# Provided entries
☆ ☆ ☆

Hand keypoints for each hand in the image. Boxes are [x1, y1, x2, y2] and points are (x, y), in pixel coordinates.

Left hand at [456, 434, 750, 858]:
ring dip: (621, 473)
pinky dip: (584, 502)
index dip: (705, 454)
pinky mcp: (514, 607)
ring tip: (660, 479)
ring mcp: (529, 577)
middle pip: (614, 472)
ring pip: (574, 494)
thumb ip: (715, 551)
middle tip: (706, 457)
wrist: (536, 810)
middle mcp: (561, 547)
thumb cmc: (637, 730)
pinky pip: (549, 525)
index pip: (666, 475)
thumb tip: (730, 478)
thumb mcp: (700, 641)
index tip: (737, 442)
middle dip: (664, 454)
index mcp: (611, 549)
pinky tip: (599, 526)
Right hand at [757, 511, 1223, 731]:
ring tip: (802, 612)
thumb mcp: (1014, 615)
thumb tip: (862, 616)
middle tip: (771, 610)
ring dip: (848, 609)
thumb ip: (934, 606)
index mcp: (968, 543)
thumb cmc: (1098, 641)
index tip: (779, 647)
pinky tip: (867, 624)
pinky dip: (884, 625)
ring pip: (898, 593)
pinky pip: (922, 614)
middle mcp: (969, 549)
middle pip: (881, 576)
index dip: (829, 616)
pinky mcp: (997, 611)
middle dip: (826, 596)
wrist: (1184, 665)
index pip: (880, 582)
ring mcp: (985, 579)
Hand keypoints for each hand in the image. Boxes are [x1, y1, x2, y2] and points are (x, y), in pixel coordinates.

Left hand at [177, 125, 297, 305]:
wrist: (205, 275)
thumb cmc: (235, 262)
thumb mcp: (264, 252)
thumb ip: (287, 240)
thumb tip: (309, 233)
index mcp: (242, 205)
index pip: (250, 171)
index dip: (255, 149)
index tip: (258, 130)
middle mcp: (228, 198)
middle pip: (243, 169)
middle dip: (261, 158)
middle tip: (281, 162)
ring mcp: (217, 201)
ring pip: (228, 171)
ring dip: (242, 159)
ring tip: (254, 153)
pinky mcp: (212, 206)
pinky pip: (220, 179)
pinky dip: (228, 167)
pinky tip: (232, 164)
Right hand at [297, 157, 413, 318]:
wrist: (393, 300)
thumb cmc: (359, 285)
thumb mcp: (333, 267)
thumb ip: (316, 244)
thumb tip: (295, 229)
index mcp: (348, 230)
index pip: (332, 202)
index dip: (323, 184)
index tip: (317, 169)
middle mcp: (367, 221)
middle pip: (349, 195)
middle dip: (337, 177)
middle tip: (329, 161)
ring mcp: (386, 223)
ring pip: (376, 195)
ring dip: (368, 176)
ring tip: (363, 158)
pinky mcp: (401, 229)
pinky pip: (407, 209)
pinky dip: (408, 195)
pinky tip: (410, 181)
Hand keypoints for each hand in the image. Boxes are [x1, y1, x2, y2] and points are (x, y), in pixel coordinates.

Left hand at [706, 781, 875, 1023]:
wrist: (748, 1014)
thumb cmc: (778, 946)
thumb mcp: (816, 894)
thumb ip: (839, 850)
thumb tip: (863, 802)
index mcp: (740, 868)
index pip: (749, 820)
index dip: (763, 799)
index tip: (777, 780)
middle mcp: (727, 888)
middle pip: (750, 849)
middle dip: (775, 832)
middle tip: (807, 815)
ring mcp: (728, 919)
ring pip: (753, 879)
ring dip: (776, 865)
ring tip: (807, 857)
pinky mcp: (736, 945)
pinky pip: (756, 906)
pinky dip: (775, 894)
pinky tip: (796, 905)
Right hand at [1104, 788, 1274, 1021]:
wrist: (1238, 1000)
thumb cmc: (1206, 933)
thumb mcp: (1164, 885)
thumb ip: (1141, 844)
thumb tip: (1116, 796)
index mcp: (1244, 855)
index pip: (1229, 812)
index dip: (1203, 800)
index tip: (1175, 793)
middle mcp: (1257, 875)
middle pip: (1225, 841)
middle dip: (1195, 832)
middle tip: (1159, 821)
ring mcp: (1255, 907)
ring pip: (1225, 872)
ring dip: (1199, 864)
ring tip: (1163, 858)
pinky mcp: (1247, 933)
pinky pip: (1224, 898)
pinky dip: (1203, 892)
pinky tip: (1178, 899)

☆ ☆ ☆

I'd like the lines above from the one with "wrist: (205, 275)" up to and including the one with "pinky tip: (232, 164)" copied exactly, with no other lines.

wrist: (205, 275)
thumb cmc: (235, 262)
thumb mcp: (264, 252)
thumb ip: (287, 240)
thumb tip: (309, 233)
index mcp: (242, 205)
index pip: (250, 171)
index dip: (255, 149)
index tip: (258, 130)
middle mcp: (228, 198)
middle pip: (243, 169)
middle dip: (261, 158)
middle tip: (281, 162)
ring mcp: (217, 201)
ring pip: (228, 171)
ring dip: (242, 159)
ring tip: (254, 153)
pinky mcp: (212, 206)
pinky pip: (220, 179)
pinky dip: (228, 167)
pinky tip: (232, 164)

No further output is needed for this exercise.